**PASSAGE SHOWN**
#####
I cannot speak for all of the NOAA fleet, but on this ship, life seems to revolve around the galley (kitchen) and mess deck (lunch room). Food service is like clockwork, and for many of the science and remotely operated vehicle (ROV) crew, shows the passing of time. Breakfast is from 7-8 AM, Lunch 11-12, and dinner from 4:30-5:30 PM. Dinner on Sunday is always special - just like home.
If you are on night crew or working on something that keeps you from a meal, Lito Llena, Chief Steward and Greg Gordon, Second Cook, will make you a plate, wrap it, and write your name on it. There are always a half dozen or more plates waiting at the end of dinner. Near the end of the trip, an emergency kept nearly all the crew from lunch. When I finally made it to the mess deck, the galley was clean and the food was gone. One of the tables, however, was filled with covered plates with the names of each of us who missed lunch.
Lito and Greg are retired Navy cooks who continue to serve our country, taking extremely good care of the NOAA crew and guests. Together, these men not only keep the crew very well fed, but they keep the mess deck well supplied. There is a cold salad bar that is always stocked. A toaster and microwave, coffee machine that never stops brewing, juice machine, and an ice and water dispenser complete the list of equipment.
Meals are accompanied by a variety of beverages - which are always available in the refrigerator under the salad bar along. Lunch and dinner always end with a homemade dessert. After meals, Lito and Greg leave these sweets out to be consumed as snacks. There's a cabinet with an assortment of cereals, mixed nuts, and snacks and breads; a potpourri of tea bags and hot chocolate mix; and a refrigerator that contains a variety of lunchmeats and condiments for sandwiches. There is also a small freezer that is stocked with frozen treats.
A couple of times after dinner I worked at a table in the mess deck where I could spread out a little (the labs were quite tight with scientists) and get some work done. Sitting there for hours, I noticed a steady stream of activity. Someone was always coming in and getting something from the mess deck – a chocolate milk, a sandwich and salad as they got ready for their night shift, a snack to help keep them going – it never ended.
The mess deck is never closed. Each individual crewman was taken care of. It occurred to me that the mess deck was like my grandmom's kitchen. If she knew we were coming, she always stocked up on everybody's favorite; whether it was lunch meats, hard-boiled eggs, a particular candy, or a type of ice cream. We were each accommodated and taken care of.
#####
**PROVIDED MATERIAL**
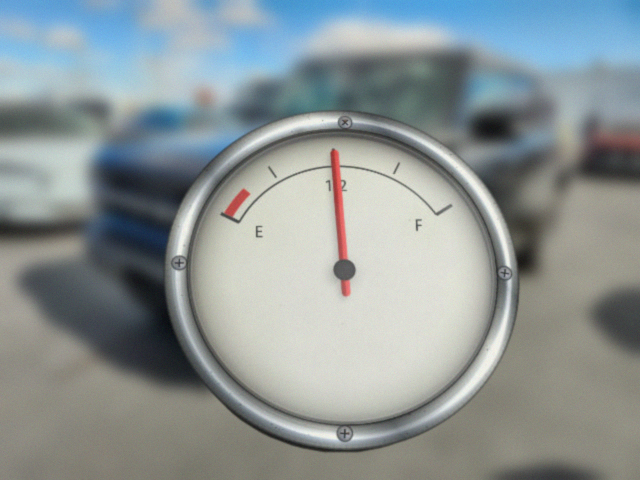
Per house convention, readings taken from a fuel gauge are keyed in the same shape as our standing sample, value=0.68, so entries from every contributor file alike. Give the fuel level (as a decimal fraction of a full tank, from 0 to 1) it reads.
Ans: value=0.5
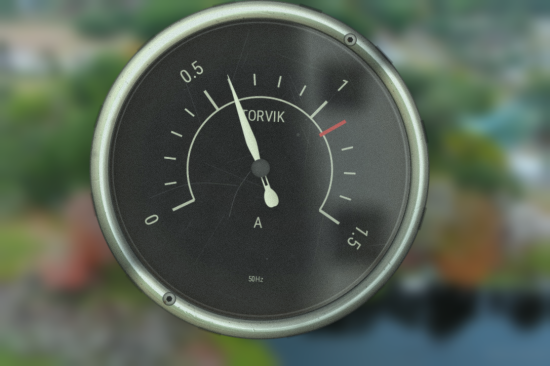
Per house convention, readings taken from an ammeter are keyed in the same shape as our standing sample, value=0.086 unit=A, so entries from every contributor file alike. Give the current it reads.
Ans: value=0.6 unit=A
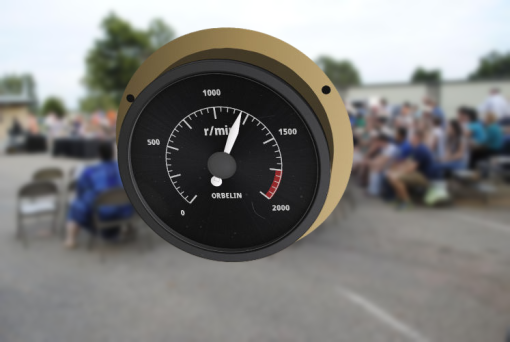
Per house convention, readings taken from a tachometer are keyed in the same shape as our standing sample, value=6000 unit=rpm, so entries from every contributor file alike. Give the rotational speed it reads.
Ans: value=1200 unit=rpm
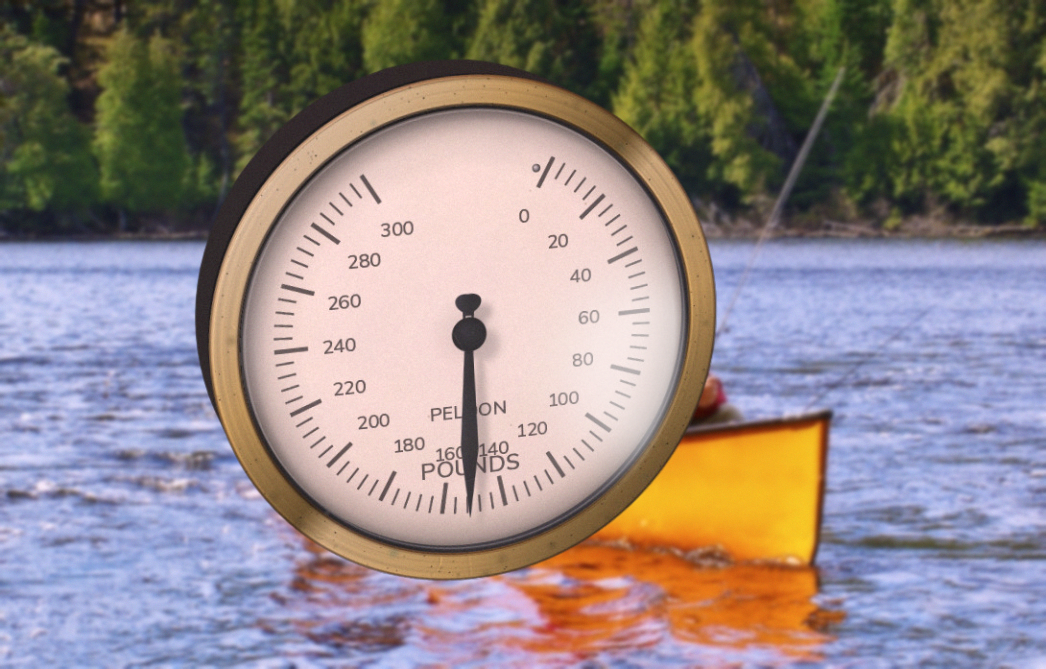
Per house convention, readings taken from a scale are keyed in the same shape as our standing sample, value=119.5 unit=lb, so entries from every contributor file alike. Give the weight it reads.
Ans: value=152 unit=lb
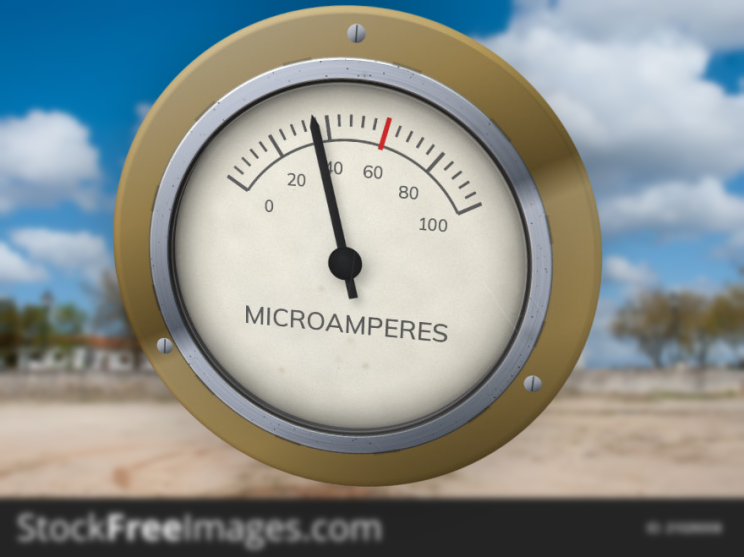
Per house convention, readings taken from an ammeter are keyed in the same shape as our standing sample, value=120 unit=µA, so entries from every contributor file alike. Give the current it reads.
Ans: value=36 unit=µA
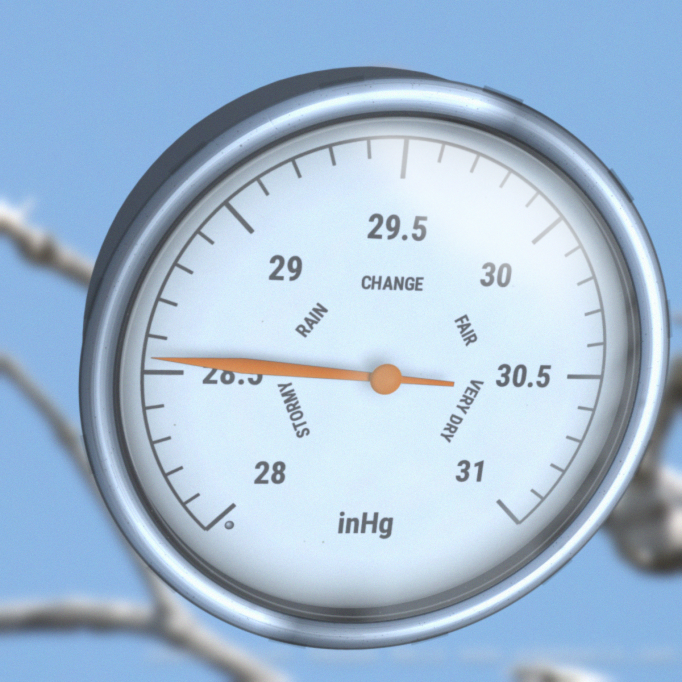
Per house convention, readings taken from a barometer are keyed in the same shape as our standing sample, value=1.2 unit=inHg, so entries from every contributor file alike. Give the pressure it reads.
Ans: value=28.55 unit=inHg
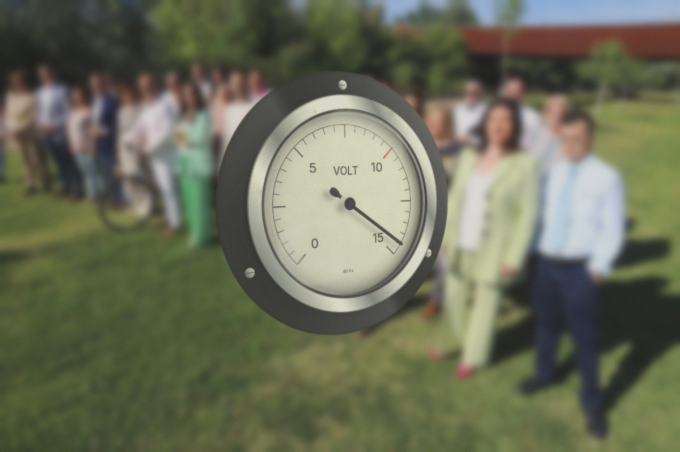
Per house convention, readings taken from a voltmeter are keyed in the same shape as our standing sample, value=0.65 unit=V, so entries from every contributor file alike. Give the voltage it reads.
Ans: value=14.5 unit=V
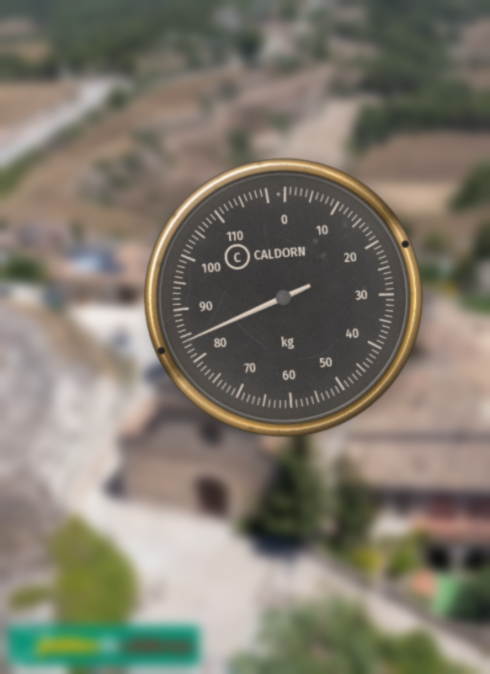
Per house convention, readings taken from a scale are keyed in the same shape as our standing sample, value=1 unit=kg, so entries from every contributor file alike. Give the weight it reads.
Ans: value=84 unit=kg
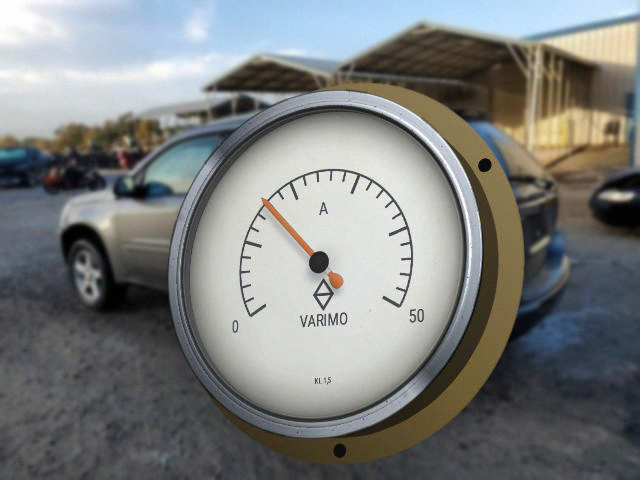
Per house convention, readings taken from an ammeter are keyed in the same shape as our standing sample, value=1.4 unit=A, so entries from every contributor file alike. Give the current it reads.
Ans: value=16 unit=A
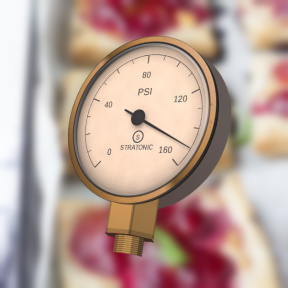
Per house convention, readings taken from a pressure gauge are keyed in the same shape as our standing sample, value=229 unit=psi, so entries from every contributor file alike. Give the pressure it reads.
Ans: value=150 unit=psi
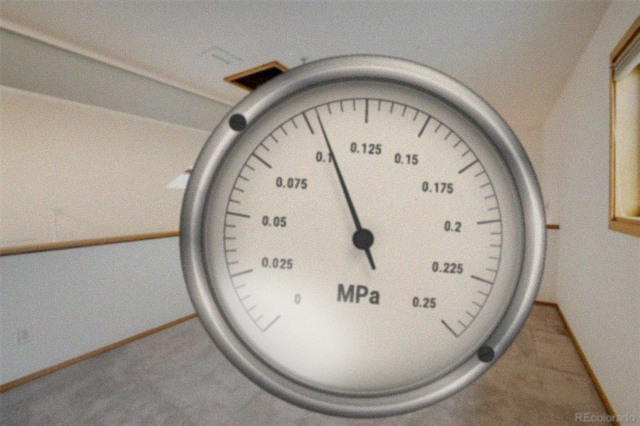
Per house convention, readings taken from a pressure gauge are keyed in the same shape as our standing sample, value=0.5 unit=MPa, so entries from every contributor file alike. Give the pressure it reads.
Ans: value=0.105 unit=MPa
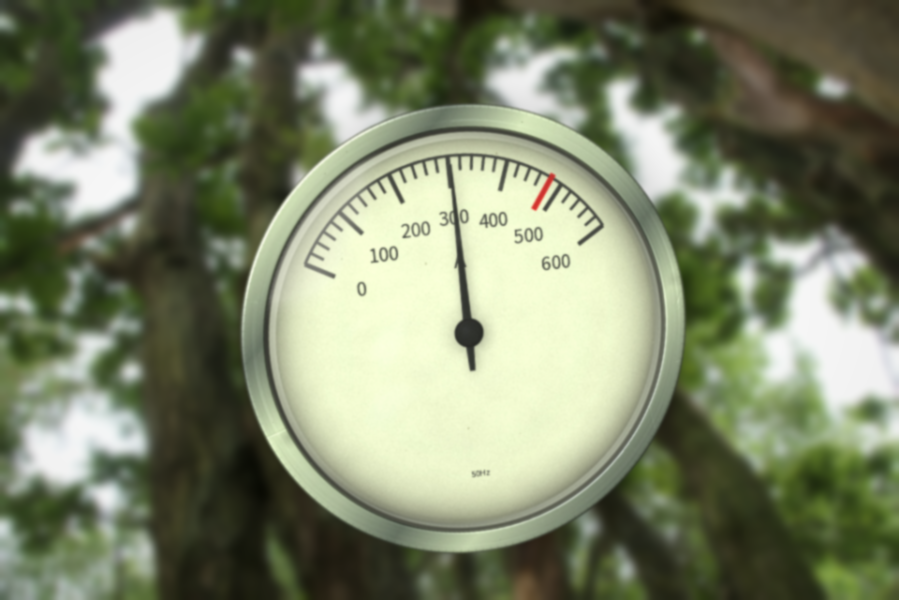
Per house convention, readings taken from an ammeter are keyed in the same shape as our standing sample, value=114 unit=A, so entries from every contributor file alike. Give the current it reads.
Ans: value=300 unit=A
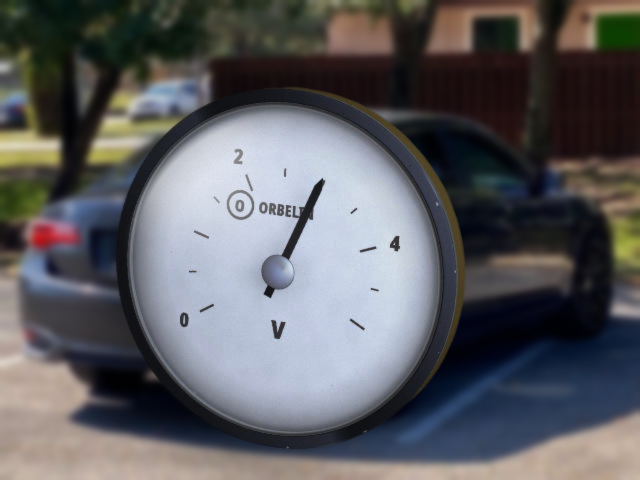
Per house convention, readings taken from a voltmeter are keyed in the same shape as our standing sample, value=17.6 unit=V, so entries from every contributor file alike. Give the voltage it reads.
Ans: value=3 unit=V
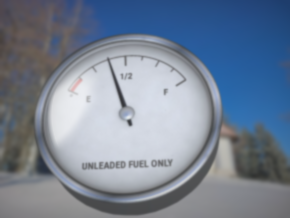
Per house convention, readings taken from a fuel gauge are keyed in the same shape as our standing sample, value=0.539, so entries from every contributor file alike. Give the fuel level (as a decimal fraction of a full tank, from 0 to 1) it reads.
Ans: value=0.375
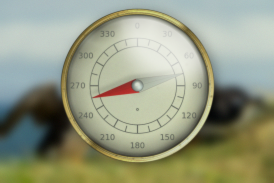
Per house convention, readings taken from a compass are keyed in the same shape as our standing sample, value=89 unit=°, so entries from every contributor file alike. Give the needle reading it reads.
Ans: value=255 unit=°
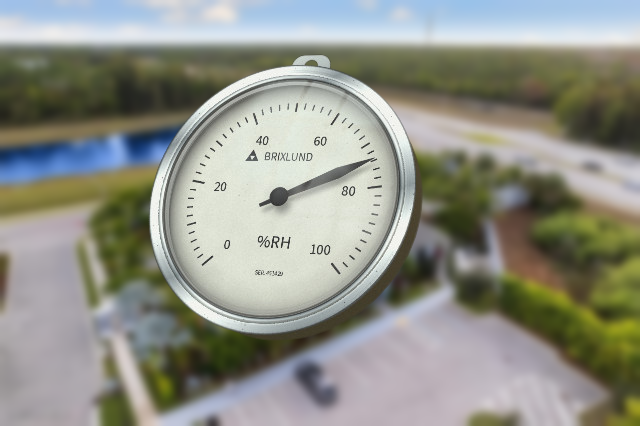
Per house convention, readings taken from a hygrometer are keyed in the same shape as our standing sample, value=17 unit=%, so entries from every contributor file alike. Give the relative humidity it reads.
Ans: value=74 unit=%
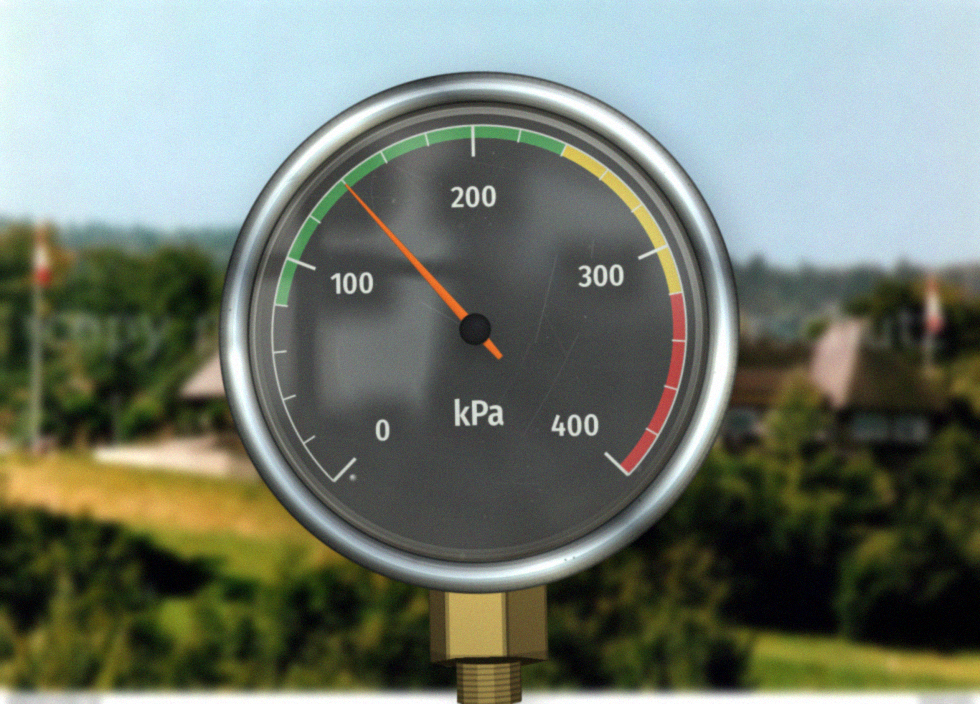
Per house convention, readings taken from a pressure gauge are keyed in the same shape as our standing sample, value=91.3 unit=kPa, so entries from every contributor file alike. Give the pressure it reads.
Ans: value=140 unit=kPa
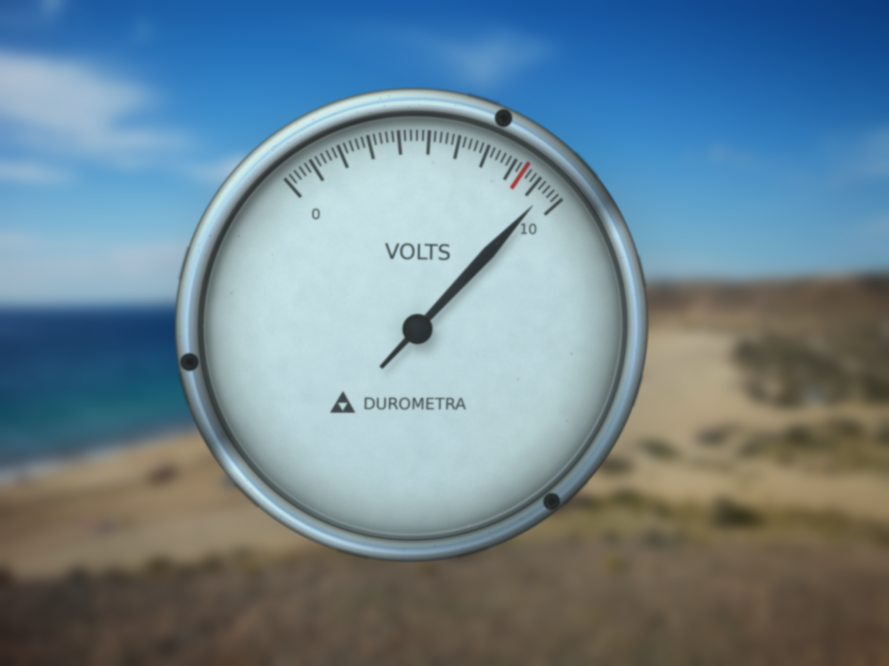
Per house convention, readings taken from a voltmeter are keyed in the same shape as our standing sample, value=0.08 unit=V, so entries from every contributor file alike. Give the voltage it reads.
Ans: value=9.4 unit=V
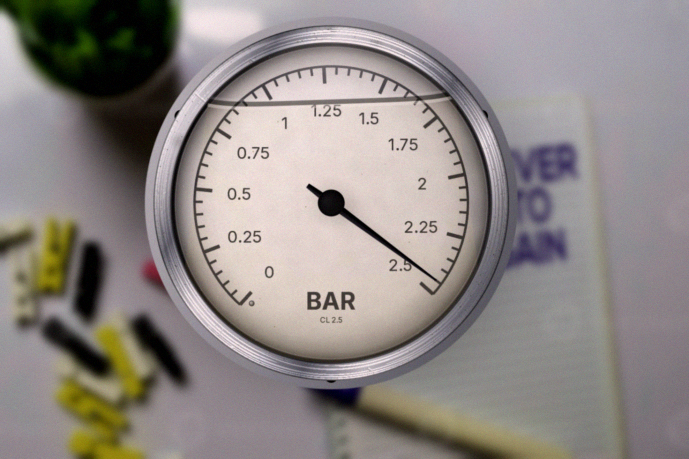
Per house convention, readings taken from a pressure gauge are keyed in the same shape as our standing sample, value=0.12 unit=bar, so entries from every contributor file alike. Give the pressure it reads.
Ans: value=2.45 unit=bar
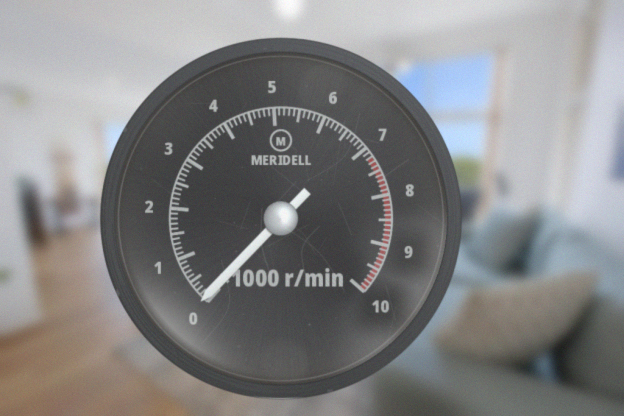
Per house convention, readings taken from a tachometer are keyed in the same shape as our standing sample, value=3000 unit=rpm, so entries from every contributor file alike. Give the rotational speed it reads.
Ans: value=100 unit=rpm
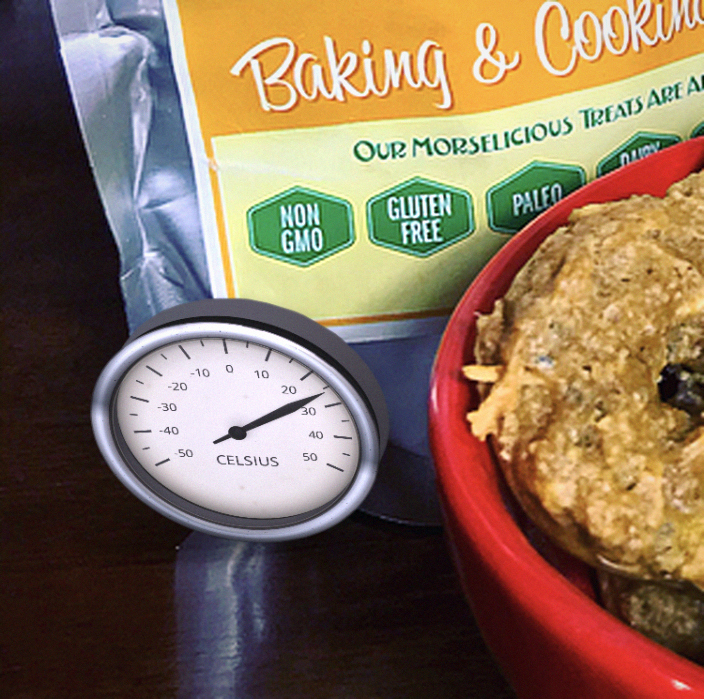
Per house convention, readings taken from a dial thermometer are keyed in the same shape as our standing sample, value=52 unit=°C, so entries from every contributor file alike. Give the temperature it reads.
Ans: value=25 unit=°C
#####
**YOUR GOAL**
Write out the passage above about the ship's galley and mess deck word for word, between "Meals are accompanied" and "with frozen treats.", inclusive.

**YOUR RESPONSE**
Meals are accompanied by a variety of beverages - which are always available in the refrigerator under the salad bar along. Lunch and dinner always end with a homemade dessert. After meals, Lito and Greg leave these sweets out to be consumed as snacks. There's a cabinet with an assortment of cereals, mixed nuts, and snacks and breads; a potpourri of tea bags and hot chocolate mix; and a refrigerator that contains a variety of lunchmeats and condiments for sandwiches. There is also a small freezer that is stocked with frozen treats.